La suspensión de la prospección se debió al fracaso de la convocatoria de buques, que se cerró el 23 de mayo con apenas dos embarcaciones inscriptas de las dieciséis previstas para cubrir las cuatro subáreas seleccionadas. ¿Se puede tolerar que las empresas se manejen así? ¿Qué pretenden, que el Estado esté disponible “on demand”, esperando a ver qué día deciden salir a pescar para formular una nueva prospección?
El reclamo ya no es sólo sobre el recurso, la temporada o el salario. Es sobre el modelo de poder que rige la pesca en la Patagonia. Empresarios como Castellano manejan el negocio a su antojo, y ahora buscan usar a los marineros como fuerza de choque para conseguir exenciones tributarias, sin mostrar un solo número ni rendir cuentas.

📉 Se confirmó la intención patronal: quieren bajar 30% los salarios
Mientras las bases marineras sostienen un reclamo genuino por el derecho a trabajar con condiciones dignas y seguras, se conoció oficialmente la maniobra de las cámaras pesqueras congeladoras: solicitaron a la Secretaría de Trabajo una audiencia formal para negociar una baja del 30% del sueldo por producción, una modificación en la fórmula del aguinaldo (SAC) y un cambio en la liquidación por Incapacidad Laboral Temporaria (ILT). La nota fue presentada por CAPECA, CEPA y CAPIP.

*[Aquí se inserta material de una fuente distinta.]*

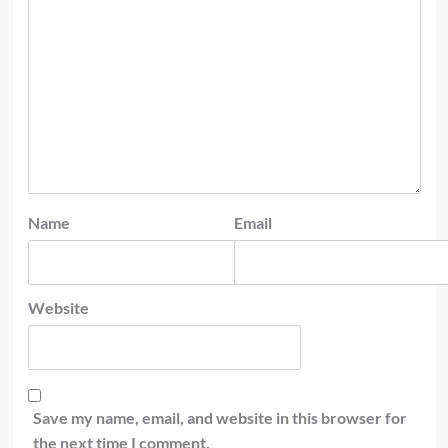
Name
Email
Website
Save my name, email, and website in this browser for
the next time I comment.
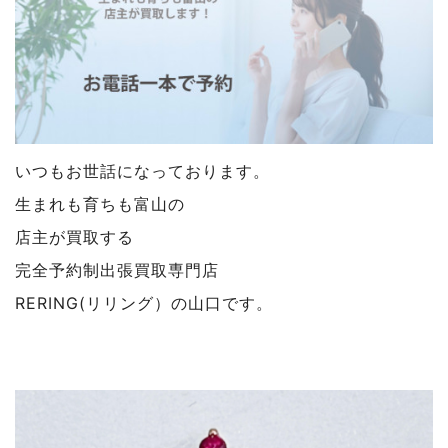
いつもお世話になっております。
生まれも育ちも富山の
店主が買取する
完全予約制出張買取専門店
RERING(リリング）の山口です。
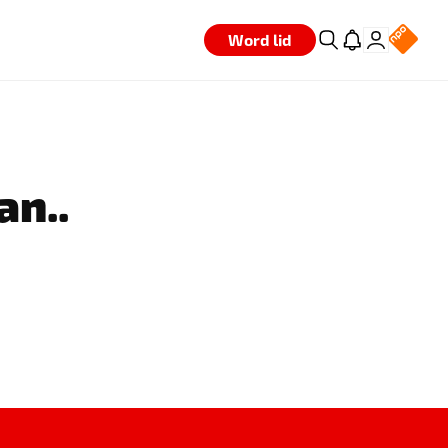
Word lid
an..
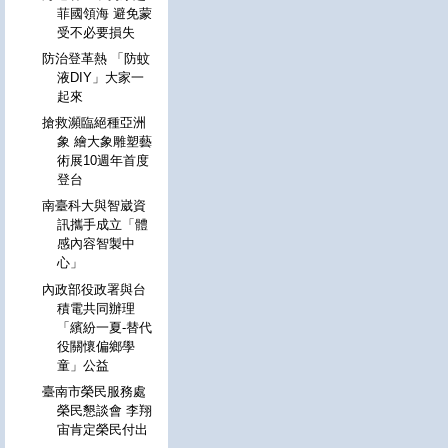
菲國領海 避免蒙
受不必要損失
防治登革熱 「防蚊
液DIY」大家一
起來
搶救瀕臨絕種亞洲
象 繪大象雕塑藝
術展10週年首度
登台
南臺科大與智崴資
訊攜手成立「體
感內容智製中
心」
內政部役政署與台
積電共同辦理
「繽紛一夏-替代
役關懷偏鄉學
童」公益
臺南市榮民服務處
榮民懇談會 李翔
宙肯定榮民付出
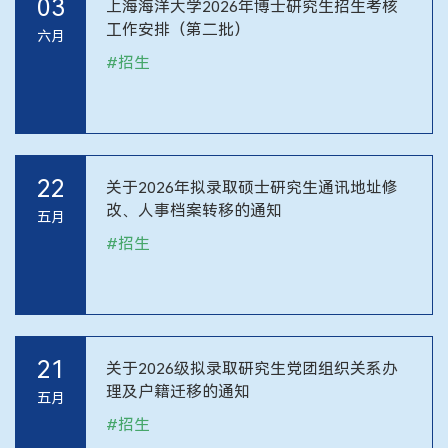
03
上海海洋大学2026年博士研究生招生考核
工作安排（第二批）
六月
#
招生
22
关于2026年拟录取硕士研究生通讯地址修
改、人事档案转移的通知
五月
#
招生
21
关于2026级拟录取研究生党团组织关系办
理及户籍迁移的通知
五月
#
招生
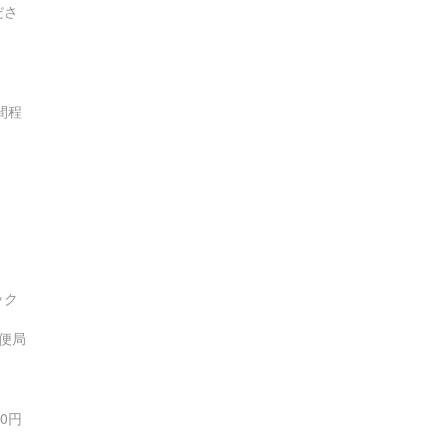
ださ
間程
ック
便局
0円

Los empresarios argumentan una “crisis del sector” basada en factores del mercado, costos operativos y políticas fiscales, pero no presentaron balances auditables ni abrieron sus libros, como exige el principio básico de transparencia si se pretende discutir rediscusión de convenios colectivos por razones económicas.
Además de proponer que el sueldo por producción absorba el básico durante la temporada, buscan que el aguinaldo deje de calcularse según la mejor remuneración del semestre, lo que representa otro golpe al ingreso de los trabajadores. También pretenden cambiar la fórmula para calcular ILT, lo que impactaría en situaciones de enfermedad o accidentes laborales.
Estas propuestas, que se intentan justificar con cifras infladas sobre ingresos anuales de los tripulantes, ignoran la realidad intermitente, zafral y riesgosa del trabajo embarcado, que concentra toda su actividad en apenas 5 o 6 meses al año. Además, ubican toda la presión sobre el salario del marinero, mientras las empresas continúan sin rendir cuentas al Estado por sus ganancias extraordinarias.
🧭 Conclusión: o se escucha a las bases o esto no termina bien
Todo indica que este conflicto no tendrá una resolución sencilla. No porque no haya voluntad de los trabajadores, sino porque hay una red de complicidades políticas, sindicales y empresariales que se resiste a perder control.
AGOMU reitera que la solución pasa por abrir los libros, auditar a las empresas, controlar las exportaciones y dar respuestas concretas a los trabajadores. La presión no puede recaer sobre un Secretario de Pesca sin poder de decisión, ni puede ser manipulada para una campaña electoral sindical.
Hoy más que nunca, la unidad se construye desde abajo.
No con sellos. No con pactos. No con discursos.
Con hechos, con verdad y con trabajadores de pie.